Dask is a popular toolkit for the Python programming language that addresses this issue. While requiring very little programming effort, it offers a variety of parallelisation paradigms, including work sharing via parallel function evaluation, task graphs, and direct integration with packages such as NumPy, Pandas, and Scikit-Learn. Dask can be used interactively and as a batch processing tool. The Dask-MPI package adds MPI as a parallelisation backend, enabling scalability and high throughput on high-performance computing (HPC) systems.
In this presentation, I will introduce Dask, discuss some of its parallelisation mechanisms, and demonstrate how to use the MPI backend for batch processing.

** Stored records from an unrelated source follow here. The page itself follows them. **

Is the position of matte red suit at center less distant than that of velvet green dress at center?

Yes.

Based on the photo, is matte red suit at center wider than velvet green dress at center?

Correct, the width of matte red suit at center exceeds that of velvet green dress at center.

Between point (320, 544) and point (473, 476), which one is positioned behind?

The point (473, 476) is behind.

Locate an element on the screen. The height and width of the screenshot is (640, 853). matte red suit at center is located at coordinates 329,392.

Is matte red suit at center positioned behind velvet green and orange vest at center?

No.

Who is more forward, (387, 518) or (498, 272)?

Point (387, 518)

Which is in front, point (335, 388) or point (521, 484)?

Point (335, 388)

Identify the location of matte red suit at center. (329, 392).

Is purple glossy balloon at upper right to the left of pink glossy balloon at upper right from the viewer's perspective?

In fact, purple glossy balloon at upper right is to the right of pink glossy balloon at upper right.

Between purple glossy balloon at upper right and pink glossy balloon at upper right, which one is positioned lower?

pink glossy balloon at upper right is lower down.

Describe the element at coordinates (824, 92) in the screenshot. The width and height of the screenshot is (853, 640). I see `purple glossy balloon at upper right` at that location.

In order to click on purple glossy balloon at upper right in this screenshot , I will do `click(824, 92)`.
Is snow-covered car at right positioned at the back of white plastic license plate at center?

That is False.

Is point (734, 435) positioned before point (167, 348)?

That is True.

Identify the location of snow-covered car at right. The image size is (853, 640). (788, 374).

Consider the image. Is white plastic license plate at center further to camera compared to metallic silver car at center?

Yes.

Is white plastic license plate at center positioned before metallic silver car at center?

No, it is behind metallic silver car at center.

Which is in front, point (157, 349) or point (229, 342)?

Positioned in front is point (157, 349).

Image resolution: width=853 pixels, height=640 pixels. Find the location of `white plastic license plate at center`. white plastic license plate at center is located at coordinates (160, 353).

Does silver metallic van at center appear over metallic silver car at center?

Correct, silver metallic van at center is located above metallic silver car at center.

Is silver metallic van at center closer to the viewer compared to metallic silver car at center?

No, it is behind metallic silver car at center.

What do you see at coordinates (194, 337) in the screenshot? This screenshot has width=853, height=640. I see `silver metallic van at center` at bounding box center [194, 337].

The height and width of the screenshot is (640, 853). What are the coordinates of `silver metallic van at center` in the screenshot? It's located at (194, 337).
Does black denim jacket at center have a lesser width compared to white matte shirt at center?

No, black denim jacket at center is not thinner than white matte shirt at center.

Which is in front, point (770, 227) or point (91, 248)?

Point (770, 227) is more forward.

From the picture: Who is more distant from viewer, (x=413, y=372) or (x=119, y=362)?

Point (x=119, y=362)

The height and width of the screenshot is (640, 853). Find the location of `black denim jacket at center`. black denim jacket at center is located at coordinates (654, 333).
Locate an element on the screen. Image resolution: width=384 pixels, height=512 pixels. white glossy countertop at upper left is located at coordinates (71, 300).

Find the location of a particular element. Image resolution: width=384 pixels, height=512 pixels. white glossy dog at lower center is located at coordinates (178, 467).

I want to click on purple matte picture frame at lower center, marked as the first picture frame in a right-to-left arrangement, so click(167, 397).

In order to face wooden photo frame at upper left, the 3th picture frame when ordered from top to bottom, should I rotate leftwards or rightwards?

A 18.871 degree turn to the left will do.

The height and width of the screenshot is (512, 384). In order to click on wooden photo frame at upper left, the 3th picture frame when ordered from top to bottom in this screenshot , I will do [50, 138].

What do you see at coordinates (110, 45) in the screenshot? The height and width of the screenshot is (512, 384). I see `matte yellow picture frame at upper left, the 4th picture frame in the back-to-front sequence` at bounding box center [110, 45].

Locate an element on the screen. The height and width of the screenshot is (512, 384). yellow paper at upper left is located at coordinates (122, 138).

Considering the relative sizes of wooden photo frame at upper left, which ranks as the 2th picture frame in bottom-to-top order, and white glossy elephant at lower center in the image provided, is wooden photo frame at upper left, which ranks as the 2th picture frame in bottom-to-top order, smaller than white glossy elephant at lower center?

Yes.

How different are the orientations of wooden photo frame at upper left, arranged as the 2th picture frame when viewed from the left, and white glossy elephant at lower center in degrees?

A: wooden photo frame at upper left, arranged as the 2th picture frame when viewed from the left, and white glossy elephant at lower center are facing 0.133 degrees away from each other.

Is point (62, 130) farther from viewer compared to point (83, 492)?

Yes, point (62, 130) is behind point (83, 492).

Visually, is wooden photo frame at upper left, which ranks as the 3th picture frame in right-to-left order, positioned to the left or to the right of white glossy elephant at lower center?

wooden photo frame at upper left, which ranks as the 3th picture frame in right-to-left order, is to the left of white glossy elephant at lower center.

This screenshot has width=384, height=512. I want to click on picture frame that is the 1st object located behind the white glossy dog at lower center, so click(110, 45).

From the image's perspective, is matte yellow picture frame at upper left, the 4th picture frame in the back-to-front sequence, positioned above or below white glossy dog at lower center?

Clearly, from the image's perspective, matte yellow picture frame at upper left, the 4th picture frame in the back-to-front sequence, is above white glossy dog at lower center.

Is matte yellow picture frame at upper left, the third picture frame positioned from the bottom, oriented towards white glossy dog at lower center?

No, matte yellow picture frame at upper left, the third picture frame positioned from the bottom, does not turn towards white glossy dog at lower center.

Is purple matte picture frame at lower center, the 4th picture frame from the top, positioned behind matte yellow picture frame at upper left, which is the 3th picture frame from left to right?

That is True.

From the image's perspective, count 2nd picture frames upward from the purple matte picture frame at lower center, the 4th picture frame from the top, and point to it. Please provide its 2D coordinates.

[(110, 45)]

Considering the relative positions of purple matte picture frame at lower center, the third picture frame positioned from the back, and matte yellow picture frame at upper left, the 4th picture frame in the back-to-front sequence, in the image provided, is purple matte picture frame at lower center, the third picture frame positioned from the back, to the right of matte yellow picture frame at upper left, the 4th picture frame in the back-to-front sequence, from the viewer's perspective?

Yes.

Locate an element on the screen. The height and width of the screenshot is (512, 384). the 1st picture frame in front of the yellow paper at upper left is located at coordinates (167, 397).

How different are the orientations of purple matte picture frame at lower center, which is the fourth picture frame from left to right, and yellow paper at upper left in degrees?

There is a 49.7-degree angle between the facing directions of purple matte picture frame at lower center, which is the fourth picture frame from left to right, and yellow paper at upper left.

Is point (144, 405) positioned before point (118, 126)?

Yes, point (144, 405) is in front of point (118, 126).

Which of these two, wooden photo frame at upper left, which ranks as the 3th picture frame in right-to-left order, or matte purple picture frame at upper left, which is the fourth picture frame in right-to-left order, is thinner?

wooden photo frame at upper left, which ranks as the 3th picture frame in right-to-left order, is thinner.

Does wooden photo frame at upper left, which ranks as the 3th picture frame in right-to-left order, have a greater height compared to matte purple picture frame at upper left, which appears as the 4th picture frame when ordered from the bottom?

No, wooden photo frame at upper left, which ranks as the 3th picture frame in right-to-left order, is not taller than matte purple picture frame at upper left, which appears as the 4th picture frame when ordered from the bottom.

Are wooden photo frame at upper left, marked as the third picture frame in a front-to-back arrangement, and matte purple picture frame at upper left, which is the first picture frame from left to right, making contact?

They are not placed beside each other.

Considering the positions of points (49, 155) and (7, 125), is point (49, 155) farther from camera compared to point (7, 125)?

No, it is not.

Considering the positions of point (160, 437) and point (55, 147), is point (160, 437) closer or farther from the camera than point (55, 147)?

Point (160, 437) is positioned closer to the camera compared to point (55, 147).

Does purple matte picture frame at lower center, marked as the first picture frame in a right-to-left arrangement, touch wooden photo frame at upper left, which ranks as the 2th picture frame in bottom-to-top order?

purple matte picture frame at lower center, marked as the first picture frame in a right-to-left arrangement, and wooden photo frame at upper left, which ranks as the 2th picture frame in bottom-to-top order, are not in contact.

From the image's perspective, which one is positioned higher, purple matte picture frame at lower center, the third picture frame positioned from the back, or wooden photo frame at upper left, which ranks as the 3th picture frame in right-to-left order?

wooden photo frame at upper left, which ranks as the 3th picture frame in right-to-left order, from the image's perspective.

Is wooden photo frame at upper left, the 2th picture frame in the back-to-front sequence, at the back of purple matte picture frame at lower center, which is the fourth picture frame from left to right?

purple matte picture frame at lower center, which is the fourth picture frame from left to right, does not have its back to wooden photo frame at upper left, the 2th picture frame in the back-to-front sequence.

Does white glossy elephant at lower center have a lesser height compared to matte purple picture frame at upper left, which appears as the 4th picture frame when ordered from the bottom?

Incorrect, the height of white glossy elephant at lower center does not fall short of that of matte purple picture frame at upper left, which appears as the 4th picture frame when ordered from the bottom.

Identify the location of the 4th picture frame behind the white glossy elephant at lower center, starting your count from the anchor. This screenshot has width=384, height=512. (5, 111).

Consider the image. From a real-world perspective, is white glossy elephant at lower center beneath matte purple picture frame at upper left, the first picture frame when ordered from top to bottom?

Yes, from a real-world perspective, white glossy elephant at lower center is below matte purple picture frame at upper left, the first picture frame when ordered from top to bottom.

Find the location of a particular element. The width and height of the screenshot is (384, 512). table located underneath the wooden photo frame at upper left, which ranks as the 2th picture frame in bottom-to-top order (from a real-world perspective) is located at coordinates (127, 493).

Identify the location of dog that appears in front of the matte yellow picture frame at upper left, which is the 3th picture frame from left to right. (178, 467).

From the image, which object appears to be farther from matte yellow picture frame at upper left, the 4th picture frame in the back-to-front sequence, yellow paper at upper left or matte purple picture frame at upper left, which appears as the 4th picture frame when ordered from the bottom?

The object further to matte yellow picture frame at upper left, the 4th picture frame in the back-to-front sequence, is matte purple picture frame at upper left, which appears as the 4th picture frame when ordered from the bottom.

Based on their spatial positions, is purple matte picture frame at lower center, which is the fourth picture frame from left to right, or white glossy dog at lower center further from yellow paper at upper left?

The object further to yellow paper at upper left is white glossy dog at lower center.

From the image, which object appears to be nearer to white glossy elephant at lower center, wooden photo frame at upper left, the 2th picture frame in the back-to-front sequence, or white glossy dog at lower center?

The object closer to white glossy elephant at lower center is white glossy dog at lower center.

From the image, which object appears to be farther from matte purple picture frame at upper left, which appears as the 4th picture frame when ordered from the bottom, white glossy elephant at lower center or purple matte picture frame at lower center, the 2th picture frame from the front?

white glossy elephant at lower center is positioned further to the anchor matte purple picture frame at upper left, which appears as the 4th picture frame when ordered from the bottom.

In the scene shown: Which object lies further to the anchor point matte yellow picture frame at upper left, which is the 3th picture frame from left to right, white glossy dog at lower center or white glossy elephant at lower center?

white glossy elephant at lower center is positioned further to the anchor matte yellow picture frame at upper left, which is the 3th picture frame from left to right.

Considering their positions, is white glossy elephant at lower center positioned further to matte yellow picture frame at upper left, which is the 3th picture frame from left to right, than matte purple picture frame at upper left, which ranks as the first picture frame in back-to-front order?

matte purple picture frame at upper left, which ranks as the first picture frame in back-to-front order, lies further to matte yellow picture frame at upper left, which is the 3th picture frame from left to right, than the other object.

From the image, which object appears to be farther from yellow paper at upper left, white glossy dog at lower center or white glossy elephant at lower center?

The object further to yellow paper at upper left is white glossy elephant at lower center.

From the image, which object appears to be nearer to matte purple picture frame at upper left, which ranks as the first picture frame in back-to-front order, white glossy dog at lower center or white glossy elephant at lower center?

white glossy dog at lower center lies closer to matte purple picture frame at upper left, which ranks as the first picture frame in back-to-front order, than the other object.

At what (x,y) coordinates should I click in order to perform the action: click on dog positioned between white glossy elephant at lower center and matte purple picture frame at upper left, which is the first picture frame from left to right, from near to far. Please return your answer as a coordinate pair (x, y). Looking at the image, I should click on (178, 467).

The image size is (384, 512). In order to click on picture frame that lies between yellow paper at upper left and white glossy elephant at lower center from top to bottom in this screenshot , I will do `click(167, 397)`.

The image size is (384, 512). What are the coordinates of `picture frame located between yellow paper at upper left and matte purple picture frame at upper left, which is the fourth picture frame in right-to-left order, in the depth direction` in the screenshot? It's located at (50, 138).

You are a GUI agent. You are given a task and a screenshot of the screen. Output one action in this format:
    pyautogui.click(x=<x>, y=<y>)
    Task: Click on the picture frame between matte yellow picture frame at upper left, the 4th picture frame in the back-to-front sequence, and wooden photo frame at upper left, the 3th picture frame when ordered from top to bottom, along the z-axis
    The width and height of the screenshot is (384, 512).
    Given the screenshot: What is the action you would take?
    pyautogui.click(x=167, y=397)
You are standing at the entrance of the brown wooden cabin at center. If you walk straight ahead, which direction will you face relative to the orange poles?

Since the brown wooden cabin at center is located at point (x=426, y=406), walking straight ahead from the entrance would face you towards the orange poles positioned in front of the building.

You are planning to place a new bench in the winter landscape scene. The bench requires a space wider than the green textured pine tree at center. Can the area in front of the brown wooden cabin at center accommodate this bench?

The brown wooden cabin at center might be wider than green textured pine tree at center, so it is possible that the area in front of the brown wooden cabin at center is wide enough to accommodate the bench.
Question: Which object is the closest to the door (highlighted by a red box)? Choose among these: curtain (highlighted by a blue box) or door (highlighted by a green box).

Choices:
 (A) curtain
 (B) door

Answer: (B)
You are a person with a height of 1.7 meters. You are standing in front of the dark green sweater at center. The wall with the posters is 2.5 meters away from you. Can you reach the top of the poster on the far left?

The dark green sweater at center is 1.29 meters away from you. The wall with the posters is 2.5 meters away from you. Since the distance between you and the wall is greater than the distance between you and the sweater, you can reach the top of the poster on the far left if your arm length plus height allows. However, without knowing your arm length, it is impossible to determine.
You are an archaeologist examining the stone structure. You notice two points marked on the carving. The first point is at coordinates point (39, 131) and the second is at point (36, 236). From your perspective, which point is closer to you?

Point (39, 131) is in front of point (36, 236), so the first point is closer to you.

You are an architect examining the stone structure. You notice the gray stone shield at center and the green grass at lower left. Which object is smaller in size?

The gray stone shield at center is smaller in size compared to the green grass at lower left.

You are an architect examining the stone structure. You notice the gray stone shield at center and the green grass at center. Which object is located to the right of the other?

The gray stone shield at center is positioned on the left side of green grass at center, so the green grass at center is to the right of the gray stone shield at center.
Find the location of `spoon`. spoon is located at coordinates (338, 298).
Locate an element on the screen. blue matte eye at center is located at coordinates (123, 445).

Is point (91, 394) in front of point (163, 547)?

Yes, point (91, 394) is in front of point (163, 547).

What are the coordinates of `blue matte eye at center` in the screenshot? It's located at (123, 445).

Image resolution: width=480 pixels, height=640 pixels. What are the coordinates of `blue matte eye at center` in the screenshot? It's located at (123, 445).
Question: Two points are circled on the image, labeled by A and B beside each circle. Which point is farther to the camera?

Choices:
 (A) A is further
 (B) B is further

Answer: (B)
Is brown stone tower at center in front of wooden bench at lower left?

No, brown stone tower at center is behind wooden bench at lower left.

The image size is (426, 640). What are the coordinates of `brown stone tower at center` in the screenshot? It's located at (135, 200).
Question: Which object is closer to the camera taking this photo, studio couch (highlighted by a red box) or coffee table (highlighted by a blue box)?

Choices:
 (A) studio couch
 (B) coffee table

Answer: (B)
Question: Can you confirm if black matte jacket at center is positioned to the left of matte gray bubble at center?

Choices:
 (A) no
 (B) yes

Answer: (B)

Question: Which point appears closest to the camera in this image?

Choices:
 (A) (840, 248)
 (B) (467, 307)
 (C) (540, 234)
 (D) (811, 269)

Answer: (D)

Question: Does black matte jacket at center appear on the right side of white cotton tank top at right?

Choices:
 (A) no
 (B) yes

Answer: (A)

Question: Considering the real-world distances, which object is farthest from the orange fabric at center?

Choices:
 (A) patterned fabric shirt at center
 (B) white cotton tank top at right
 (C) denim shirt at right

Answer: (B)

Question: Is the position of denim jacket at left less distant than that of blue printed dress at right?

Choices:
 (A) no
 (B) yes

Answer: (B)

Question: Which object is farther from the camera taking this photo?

[Note: This presentation should precede Maxime Rio’s demo of using Dask with SciKit-learn in Jupyter notebooks as it will cover off the basics of Dask.]
ABOUT THE AUTHOR(S)
Wolfgang Hayek is a research software engineer at NeSI and NIWA, and group manager of NIWA’s scientific programming group, with many years of experience in scientific computing and HPC.
Maxime is a data scientist at NeSI and NIWA. He enjoys helping researchers to analyse their data, from visualisation to probabilistic modelling.
Chris Scott is a Research Software Engineer at NeSI with a background in scientific computing and HPC.